*WHAT YOU WILL DO*
How many lines in the material contain the string "bend"? Case must match. Reply with only the number.

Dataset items
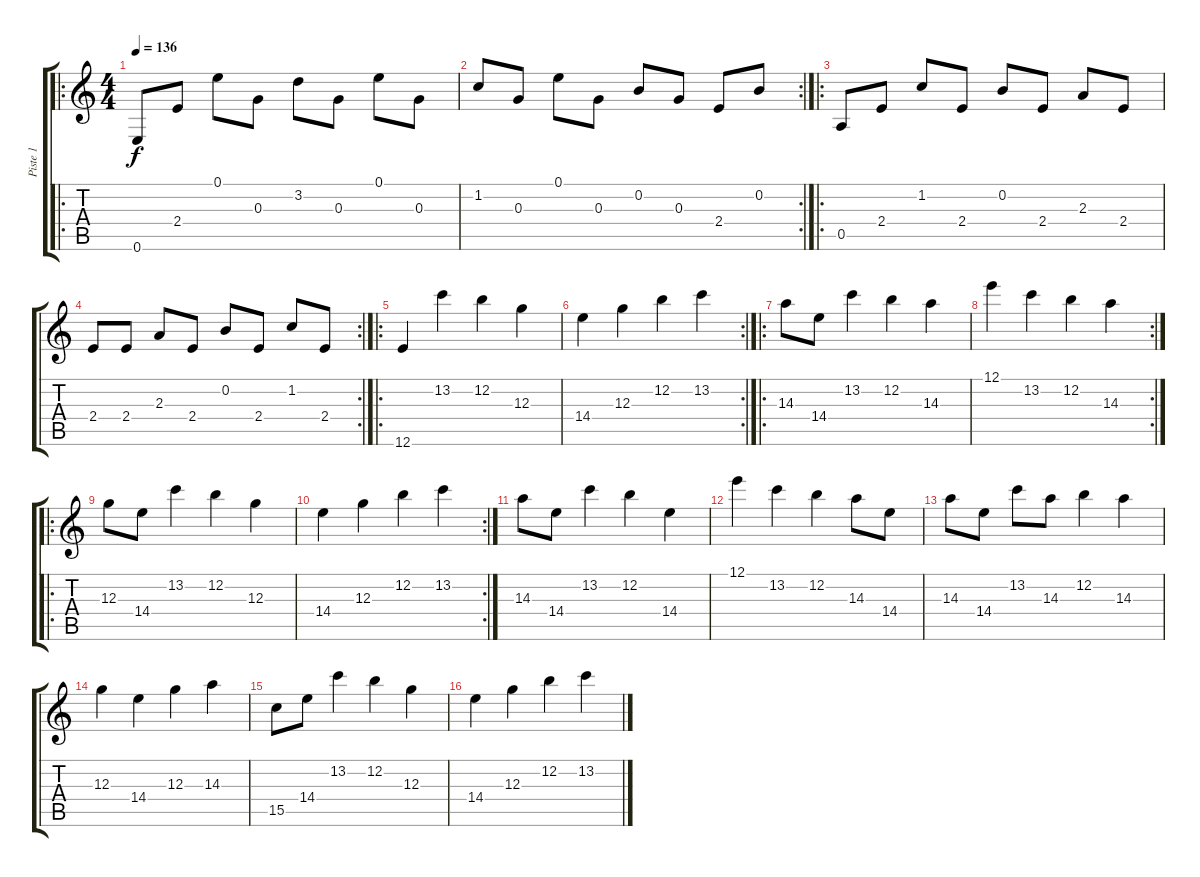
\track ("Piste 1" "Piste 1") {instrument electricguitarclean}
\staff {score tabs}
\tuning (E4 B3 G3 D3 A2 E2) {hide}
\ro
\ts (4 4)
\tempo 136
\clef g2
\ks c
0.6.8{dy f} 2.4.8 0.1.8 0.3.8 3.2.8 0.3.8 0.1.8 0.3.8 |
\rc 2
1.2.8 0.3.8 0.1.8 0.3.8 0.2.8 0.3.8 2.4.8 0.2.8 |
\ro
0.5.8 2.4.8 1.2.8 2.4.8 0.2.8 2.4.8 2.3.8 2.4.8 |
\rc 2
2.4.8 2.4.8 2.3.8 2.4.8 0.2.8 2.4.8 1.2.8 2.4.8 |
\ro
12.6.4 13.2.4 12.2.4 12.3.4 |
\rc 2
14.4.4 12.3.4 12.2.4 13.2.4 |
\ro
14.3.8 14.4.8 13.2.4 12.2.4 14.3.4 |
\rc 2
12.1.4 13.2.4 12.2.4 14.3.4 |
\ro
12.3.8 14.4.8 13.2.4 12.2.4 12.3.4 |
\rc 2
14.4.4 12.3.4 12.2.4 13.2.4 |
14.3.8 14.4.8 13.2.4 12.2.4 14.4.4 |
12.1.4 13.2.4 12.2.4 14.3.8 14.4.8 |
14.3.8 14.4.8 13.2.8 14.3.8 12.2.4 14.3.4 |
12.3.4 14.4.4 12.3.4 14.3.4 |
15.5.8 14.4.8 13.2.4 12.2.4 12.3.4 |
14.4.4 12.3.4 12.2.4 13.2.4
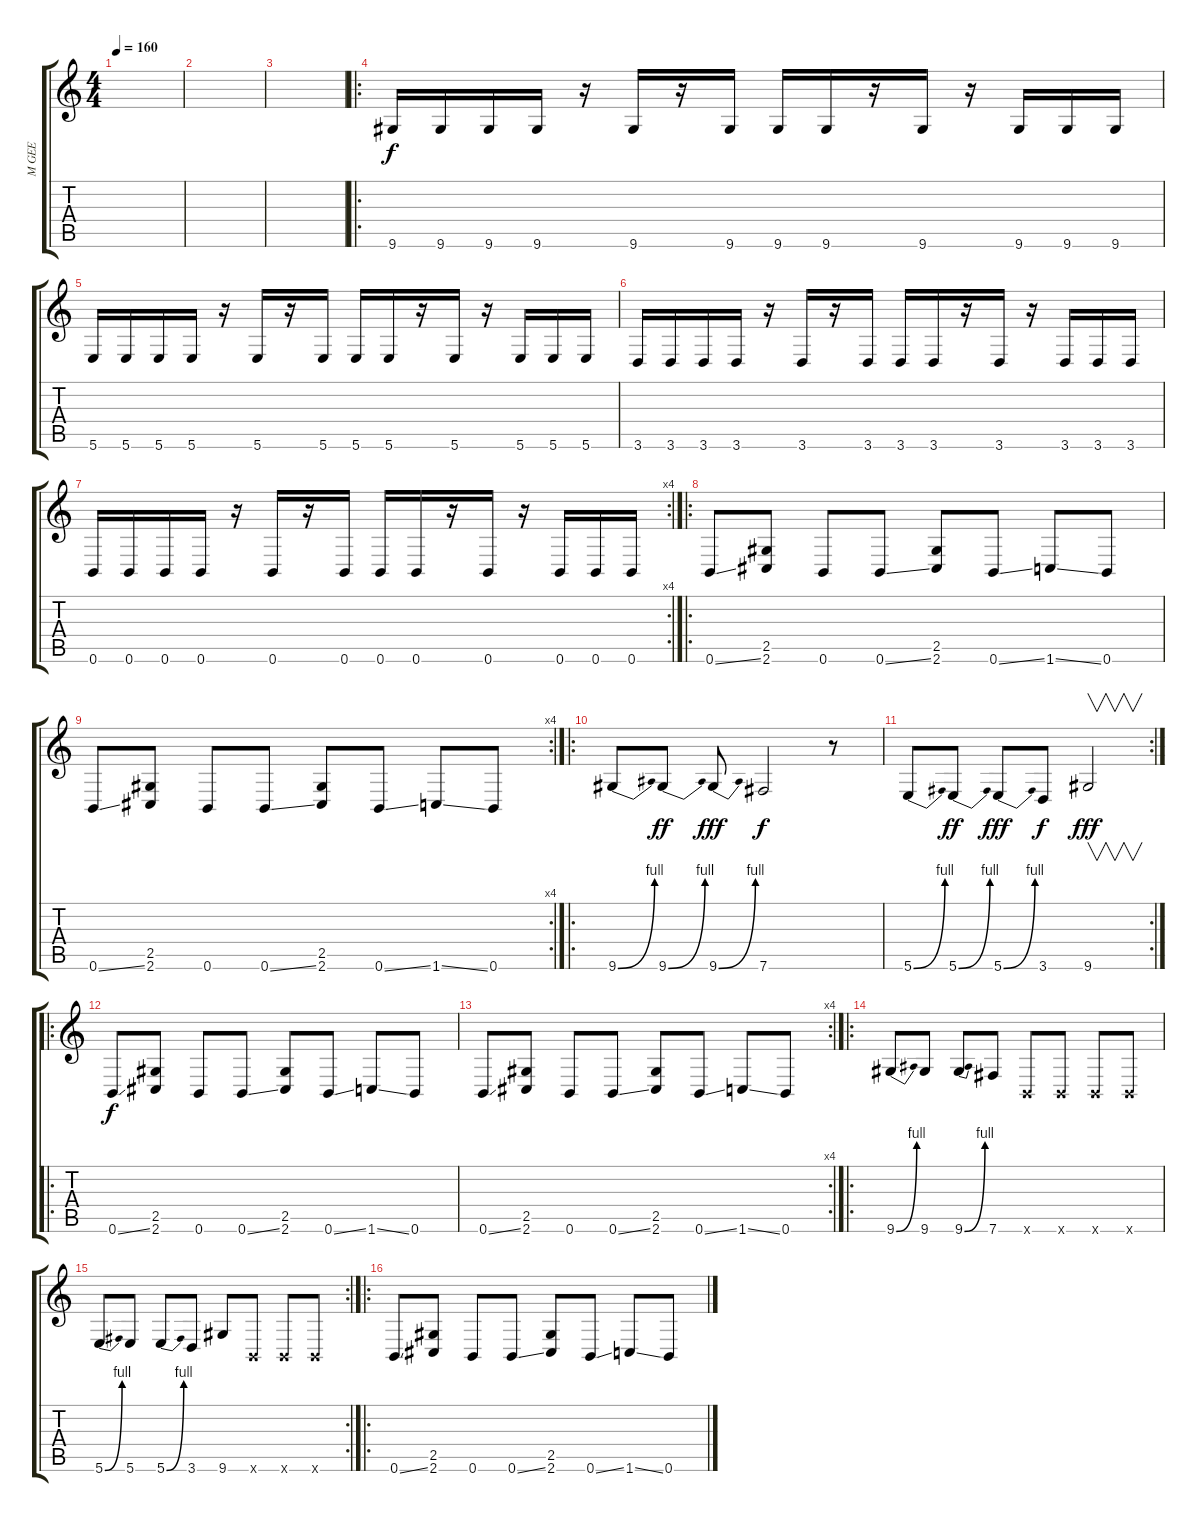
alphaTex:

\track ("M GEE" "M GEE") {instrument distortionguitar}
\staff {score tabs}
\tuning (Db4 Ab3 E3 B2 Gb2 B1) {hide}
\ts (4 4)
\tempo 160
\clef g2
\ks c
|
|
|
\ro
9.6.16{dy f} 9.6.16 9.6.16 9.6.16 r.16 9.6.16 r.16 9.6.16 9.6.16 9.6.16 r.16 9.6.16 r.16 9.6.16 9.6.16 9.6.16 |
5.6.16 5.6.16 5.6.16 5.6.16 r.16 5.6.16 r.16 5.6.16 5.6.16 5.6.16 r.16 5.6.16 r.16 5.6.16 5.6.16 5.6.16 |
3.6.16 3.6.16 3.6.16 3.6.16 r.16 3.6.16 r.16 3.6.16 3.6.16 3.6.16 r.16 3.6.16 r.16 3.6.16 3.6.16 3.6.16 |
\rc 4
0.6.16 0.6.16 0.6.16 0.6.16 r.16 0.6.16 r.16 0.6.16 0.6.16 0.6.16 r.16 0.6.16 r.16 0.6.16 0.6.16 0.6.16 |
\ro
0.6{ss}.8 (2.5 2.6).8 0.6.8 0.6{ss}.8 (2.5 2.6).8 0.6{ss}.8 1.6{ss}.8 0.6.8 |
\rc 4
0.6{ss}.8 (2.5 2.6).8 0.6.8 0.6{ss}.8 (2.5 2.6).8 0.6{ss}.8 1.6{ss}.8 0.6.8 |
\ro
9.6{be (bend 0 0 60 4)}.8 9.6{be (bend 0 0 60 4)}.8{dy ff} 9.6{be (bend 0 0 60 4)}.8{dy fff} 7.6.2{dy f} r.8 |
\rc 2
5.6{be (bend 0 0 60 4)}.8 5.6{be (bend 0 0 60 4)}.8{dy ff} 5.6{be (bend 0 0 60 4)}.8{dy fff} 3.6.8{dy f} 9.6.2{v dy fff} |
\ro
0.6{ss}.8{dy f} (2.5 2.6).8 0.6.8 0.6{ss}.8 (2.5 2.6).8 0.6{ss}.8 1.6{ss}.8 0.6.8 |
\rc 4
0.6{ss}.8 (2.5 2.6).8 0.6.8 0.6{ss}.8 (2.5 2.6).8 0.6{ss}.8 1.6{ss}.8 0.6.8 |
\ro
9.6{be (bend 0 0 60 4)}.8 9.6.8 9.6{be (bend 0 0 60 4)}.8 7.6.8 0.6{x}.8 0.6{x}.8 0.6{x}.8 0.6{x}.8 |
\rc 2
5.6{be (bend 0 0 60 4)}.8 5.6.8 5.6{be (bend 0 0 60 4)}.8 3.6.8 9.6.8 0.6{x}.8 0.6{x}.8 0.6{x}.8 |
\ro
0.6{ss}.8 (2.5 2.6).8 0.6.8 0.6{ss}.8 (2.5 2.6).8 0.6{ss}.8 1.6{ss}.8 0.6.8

*FINAL RESULT*
4